Дома поредели, справа, от особняка вице-губернатора Мишина, отъехали сани, помчались быстро и остановились, в снег, в белое вихренье поземки выпрыгнули двое, смеясь, играя, перекидываясь снежками.
— Барин! Это из лексикона дворников. Революционер не станет попрекать товарища барством оттого, что тот не пролетарий, а, скажем, врач или адвокат. Мне говорили, вы в эмиграции были.
— Ездил. Туда и обратно.
— Там одни пролетарии — среди верхушки партии?
— И там есть баре, чего греха таить.
— Как же вы их отличали: по запаху или на ощупь?
— Отвечу: кто считает себя умом революции, а рабочих слепцами, орудием, — баре. И те, кто не понимает необходимости профессиональных революционеров, тоже баре-любители, и если дело идет к восстанию, они опасны.

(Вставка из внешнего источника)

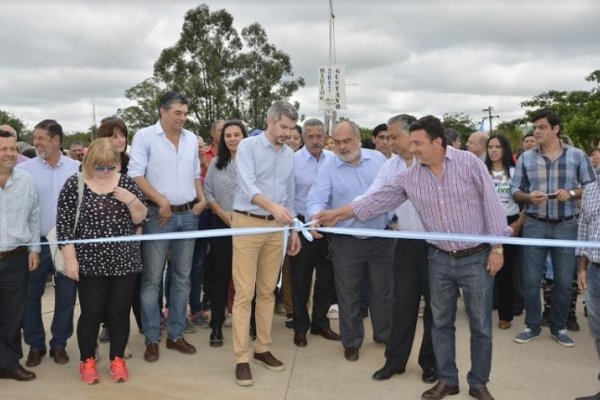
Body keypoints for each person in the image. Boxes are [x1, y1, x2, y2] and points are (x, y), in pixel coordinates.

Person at [315, 115, 507, 400]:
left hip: (475, 258)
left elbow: (491, 204)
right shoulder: (411, 176)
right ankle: (447, 379)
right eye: (412, 143)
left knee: (480, 325)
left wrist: (497, 248)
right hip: (439, 258)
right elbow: (375, 201)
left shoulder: (469, 164)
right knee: (440, 322)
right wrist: (336, 214)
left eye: (418, 143)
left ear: (437, 142)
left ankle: (478, 383)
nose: (412, 149)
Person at [57, 138, 146, 383]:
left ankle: (117, 359)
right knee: (92, 312)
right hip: (89, 262)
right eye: (100, 167)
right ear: (89, 163)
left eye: (111, 166)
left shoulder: (126, 182)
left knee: (119, 312)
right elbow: (64, 227)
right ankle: (88, 361)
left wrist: (130, 199)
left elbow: (141, 218)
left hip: (124, 261)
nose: (106, 172)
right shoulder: (75, 184)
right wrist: (71, 261)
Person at [128, 91, 207, 363]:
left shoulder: (189, 139)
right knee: (152, 281)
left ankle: (175, 335)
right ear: (162, 111)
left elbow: (196, 173)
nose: (183, 118)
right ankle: (152, 338)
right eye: (177, 113)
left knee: (183, 278)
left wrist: (202, 198)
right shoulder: (145, 137)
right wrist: (160, 201)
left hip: (188, 217)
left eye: (185, 113)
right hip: (158, 217)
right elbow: (135, 173)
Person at [307, 120, 393, 362]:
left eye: (347, 141)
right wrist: (315, 217)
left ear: (358, 139)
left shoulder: (378, 160)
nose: (342, 147)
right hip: (346, 240)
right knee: (348, 293)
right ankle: (352, 341)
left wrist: (393, 216)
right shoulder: (328, 167)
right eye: (337, 142)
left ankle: (384, 334)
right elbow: (316, 197)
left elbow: (392, 191)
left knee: (383, 290)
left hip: (382, 237)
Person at [511, 109, 595, 347]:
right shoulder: (526, 158)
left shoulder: (578, 156)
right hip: (535, 225)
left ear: (555, 129)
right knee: (530, 280)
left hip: (567, 226)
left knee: (564, 281)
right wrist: (528, 197)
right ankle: (533, 326)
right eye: (535, 127)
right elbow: (515, 190)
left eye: (541, 127)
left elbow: (591, 188)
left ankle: (558, 327)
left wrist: (570, 193)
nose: (536, 131)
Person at [231, 100, 300, 387]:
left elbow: (290, 194)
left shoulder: (289, 155)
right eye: (283, 127)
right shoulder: (248, 147)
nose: (287, 133)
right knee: (244, 292)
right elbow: (247, 187)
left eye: (292, 128)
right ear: (269, 121)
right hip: (247, 222)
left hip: (277, 228)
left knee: (268, 291)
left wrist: (293, 229)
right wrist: (273, 207)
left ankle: (263, 348)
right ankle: (242, 358)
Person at [369, 114, 437, 384]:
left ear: (412, 135)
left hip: (437, 243)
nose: (390, 142)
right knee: (403, 304)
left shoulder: (434, 161)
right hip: (407, 243)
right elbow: (374, 195)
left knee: (436, 308)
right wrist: (339, 214)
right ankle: (395, 361)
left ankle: (430, 364)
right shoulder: (391, 165)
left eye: (394, 136)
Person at [17, 119, 80, 367]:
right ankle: (35, 345)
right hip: (37, 243)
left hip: (66, 245)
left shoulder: (77, 168)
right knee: (30, 296)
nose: (36, 143)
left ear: (56, 140)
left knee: (66, 295)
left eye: (41, 138)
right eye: (35, 138)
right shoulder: (26, 171)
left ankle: (59, 344)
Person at [290, 118, 339, 348]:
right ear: (303, 137)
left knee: (327, 276)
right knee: (300, 277)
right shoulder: (293, 161)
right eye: (310, 136)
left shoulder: (334, 160)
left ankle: (321, 322)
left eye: (319, 136)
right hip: (302, 225)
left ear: (325, 136)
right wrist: (294, 226)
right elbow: (287, 196)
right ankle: (301, 326)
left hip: (329, 224)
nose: (315, 140)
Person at [95, 116, 138, 351]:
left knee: (127, 291)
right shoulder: (93, 167)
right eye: (113, 135)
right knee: (103, 291)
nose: (119, 140)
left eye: (122, 135)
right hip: (101, 241)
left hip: (132, 237)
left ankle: (122, 333)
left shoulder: (134, 164)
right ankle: (107, 325)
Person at [0, 128, 40, 382]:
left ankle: (9, 363)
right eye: (3, 149)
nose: (10, 153)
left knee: (13, 315)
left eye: (13, 148)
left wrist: (35, 248)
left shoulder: (25, 180)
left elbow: (34, 215)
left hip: (15, 258)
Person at [204, 120, 247, 346]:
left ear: (244, 136)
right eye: (228, 135)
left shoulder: (252, 162)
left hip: (248, 224)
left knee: (246, 279)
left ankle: (249, 325)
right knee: (220, 277)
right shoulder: (216, 163)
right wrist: (223, 214)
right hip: (221, 225)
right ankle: (216, 326)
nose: (231, 138)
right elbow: (208, 192)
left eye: (236, 134)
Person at [484, 135, 525, 330]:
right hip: (484, 225)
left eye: (497, 147)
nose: (493, 150)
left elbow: (525, 203)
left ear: (505, 149)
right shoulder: (482, 171)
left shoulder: (515, 172)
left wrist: (518, 223)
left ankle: (505, 314)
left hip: (510, 224)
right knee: (483, 271)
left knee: (506, 272)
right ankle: (481, 313)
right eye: (490, 147)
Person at [575, 177, 600, 400]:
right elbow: (584, 229)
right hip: (595, 270)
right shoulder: (591, 189)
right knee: (599, 332)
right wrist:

— Напротив! — прервал его, негодуя, Мандельберг. — Они набат и предупреждение, спасение от авантюры.
Пятясь от смеющейся женщины, высоко державшей снежок, мужчина в папахе и шинели обернулся на их голоса. Раскрасневшийся, не успев прогнать из глаз веселой игры, человек замер, вдруг обозленный, будто пойманный на глупой шалости. Испуганно примолкла женщина и спрятала руки в муфту, осекся Мандельберг, точно устрашась, что жандармский подполковник мог услышать его; и Бабушкину не удалось скрыть замешательства.